Theology of the Land — Ira Rifkin

The gap between mainline churches and the American Jewish community is widening, as talk of divestment exacerbates long-standing differences over the Israeli-Palestinian conflict

By Ira Rifkin|November 4, 2004

The gap between mainline churches and the American Jewish community is widening, as talk of divestment exacerbates long-standing differences over the Israeli-Palestinian conflict. Sightings previously addressed whether divestment, in any form, from companies doing business in Israel is appropriate ("Presbyterians and Jews," September 30) and I won’t rehash this point, despite its importance. But it's worth looking at how theological views on the relationship between religion and state contribute to the debate.

Differing viewpoints on religion and state as it applies to Israel surfaced at a recent Washington meeting between center-left Jewish religious and community groups and mainline church representatives. Put simply, the difference boils down to a theology of the land. Religious Jews, even liberal ones, subscribe to a theology of the land -- the land in question being Israel, of course -- and liberal Protestants do not. The Jewish view entails a Jewish patina to Israel's official character, if not its daily governance, that runs counter to the mainline Protestant ideal of a public square free of religious favoritism. As Paul freed gentile believers from the Law, so did he free them from the need to pray facing Jerusalem.

A liberal Jewish theology of the land need not include traditional Judaism's insistence that God literally promised Israel to the Jewish people. For non-Bible literalists, the Land of Israel is made holy as much by Jewish history and longing as it is by textual references. This sense of holiness -- which religious liberals distinguish from political questions about the land -- is evident in liberal Jewish celebrations of the three pilgrim festivals that coincide with Israel's agricultural calendar, in the multitude of liturgical references to Zion and Jerusalem found in the most liberal of Jewish prayer books, and in the obligation of liberal seminary students to study in Israel.

Moreover, liberal Jews understand the importance of the modern State of Israel to the global Jewish psyche. As Israel goes, so goes Diaspora Jewry's sense of psychological and physical security. For many, Israel is a tangible sign of God's everlasting covenant with the Jews. This holds even for liberal Jews who reject Judaism's traditional understanding of a covenantal relationship.

How is this compatible with liberal religious Jewry's progressive self-image?

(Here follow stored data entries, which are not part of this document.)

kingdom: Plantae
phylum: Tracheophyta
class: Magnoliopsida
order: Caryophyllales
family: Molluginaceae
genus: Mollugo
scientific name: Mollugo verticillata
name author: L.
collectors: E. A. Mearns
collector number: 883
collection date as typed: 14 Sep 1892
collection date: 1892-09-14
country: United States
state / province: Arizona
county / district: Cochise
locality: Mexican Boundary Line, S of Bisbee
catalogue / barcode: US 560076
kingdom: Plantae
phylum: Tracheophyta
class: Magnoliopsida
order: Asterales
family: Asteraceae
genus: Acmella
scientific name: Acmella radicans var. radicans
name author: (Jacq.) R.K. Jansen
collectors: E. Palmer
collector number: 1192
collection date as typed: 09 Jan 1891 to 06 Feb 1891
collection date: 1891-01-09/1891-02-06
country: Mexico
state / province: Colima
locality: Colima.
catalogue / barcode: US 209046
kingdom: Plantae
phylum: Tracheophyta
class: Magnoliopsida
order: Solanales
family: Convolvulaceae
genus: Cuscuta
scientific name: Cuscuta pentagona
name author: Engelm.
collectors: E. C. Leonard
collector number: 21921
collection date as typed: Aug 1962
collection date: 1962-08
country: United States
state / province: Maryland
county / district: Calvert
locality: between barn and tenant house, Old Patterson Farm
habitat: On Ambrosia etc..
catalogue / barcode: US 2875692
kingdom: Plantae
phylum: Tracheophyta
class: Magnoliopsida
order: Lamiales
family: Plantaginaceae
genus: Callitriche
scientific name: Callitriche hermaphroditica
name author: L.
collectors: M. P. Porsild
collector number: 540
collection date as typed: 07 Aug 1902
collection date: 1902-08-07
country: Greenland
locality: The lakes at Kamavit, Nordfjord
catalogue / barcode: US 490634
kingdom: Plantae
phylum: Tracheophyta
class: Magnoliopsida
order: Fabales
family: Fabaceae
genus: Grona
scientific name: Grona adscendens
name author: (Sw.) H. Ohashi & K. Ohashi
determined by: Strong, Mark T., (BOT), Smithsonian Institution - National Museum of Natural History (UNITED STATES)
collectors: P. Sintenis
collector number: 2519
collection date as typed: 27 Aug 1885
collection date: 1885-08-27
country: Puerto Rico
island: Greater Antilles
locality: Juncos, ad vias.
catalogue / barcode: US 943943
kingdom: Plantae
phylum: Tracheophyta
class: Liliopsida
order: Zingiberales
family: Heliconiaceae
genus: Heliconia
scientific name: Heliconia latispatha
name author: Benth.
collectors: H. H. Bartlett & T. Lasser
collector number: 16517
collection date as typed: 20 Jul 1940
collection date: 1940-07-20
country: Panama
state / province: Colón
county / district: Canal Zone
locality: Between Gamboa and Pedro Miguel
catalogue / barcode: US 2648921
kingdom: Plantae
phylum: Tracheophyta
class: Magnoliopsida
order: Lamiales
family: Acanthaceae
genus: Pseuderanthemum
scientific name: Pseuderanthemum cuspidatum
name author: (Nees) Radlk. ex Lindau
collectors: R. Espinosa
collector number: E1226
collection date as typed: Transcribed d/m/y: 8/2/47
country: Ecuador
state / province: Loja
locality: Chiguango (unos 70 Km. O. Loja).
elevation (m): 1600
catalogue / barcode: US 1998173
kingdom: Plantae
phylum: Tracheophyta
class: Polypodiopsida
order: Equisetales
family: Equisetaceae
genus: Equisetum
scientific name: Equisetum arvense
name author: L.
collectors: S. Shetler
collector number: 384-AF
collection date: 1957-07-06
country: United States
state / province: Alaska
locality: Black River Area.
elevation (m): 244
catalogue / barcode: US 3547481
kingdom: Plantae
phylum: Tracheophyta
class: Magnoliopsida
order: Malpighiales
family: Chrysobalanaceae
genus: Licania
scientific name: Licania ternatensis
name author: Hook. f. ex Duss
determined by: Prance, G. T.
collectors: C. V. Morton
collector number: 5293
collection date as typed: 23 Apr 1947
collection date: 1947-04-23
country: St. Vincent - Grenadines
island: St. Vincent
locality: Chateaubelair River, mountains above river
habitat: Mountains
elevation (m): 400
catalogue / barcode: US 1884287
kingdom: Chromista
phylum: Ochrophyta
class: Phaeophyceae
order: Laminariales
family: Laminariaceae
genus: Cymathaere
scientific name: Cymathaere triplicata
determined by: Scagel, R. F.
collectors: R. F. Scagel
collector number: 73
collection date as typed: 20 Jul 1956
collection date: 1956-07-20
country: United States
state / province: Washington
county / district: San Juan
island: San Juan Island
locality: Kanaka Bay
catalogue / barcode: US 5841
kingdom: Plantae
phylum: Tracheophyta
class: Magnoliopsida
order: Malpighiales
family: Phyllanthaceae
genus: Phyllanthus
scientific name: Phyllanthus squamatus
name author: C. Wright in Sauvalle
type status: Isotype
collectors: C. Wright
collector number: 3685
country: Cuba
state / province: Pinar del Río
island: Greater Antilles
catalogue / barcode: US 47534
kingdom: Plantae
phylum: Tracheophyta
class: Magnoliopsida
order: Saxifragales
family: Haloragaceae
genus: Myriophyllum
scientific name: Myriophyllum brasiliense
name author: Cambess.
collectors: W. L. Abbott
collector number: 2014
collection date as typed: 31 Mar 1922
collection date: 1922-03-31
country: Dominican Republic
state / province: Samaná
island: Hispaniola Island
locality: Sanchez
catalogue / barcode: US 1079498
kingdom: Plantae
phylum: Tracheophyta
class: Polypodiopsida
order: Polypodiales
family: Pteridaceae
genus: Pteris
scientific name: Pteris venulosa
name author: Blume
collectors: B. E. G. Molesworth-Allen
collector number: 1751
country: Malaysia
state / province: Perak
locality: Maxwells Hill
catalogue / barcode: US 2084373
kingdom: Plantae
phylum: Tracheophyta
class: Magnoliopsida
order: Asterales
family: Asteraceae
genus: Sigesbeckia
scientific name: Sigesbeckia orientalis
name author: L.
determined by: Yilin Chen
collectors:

An answer emerges from the perplexing question: What does it mean to be a Jew? For liberals, Rabbi Mordecai M. Kaplan perhaps answered that best by calling Judaism an evolving religious civilization, with Israel at its geographic and spiritual center. Judaism, the religion, heavily influences Jewish communal thinking, but one need not be religiously observant, and certainly not traditionally observant, to self-identify as a Jew or to strongly support Israel. That Jews were represented at the Washington meeting by religious and community groups underscores the elasticity of Jewish identity.

This is why even liberal religious Jews say Israel's identity as a Jewish state is more important then the mere existence of a state called Israel. This also explains why liberal Jews who decry the Orthodox stranglehold on Israel's religious life can also adhere to what, for mainline Protestants and others, seems like an impossible contradiction: a secular, democratic Jewish state.

Mainline Protestants rightly fear the heavy hand of state religion. In Israel's case, they fear what the religious settlers' messianic fervor means for Palestinians. Ironically, liberal Jews also fear the settlers' fervor because of the danger it poses for Israel's long-term survival.

Mainline denominations may well move ahead on divestment out of their sincere concern for the ever-worsening situation of Palestinians. Liberal Jews will fiercely dispute the facts, the gap will widen, and the historical cooperation between liberal Jews and mainline Protestants on a variety of American domestic issues will surely suffer. But it is certainly within the churches' right to follow their truth.

But, as mainline Protestants seek to impress liberal Jews with the need to address Palestinian suffering and their just claim for statehood, mainline Protestants need to understand that tactics seen as undermining Israel's long-term survival are, for religious Jews, tantamount to challenging a core point of Jewish theology, both traditional and liberal -- the theology of the land.


Ira Rifkin is a Washington correspondent for The Jerusalem Report and the author of Spiritual Perspectives on Globalization: Making Sense of Economic and Cultural Upheaval (2nd edition, 2004, SkyLight Paths).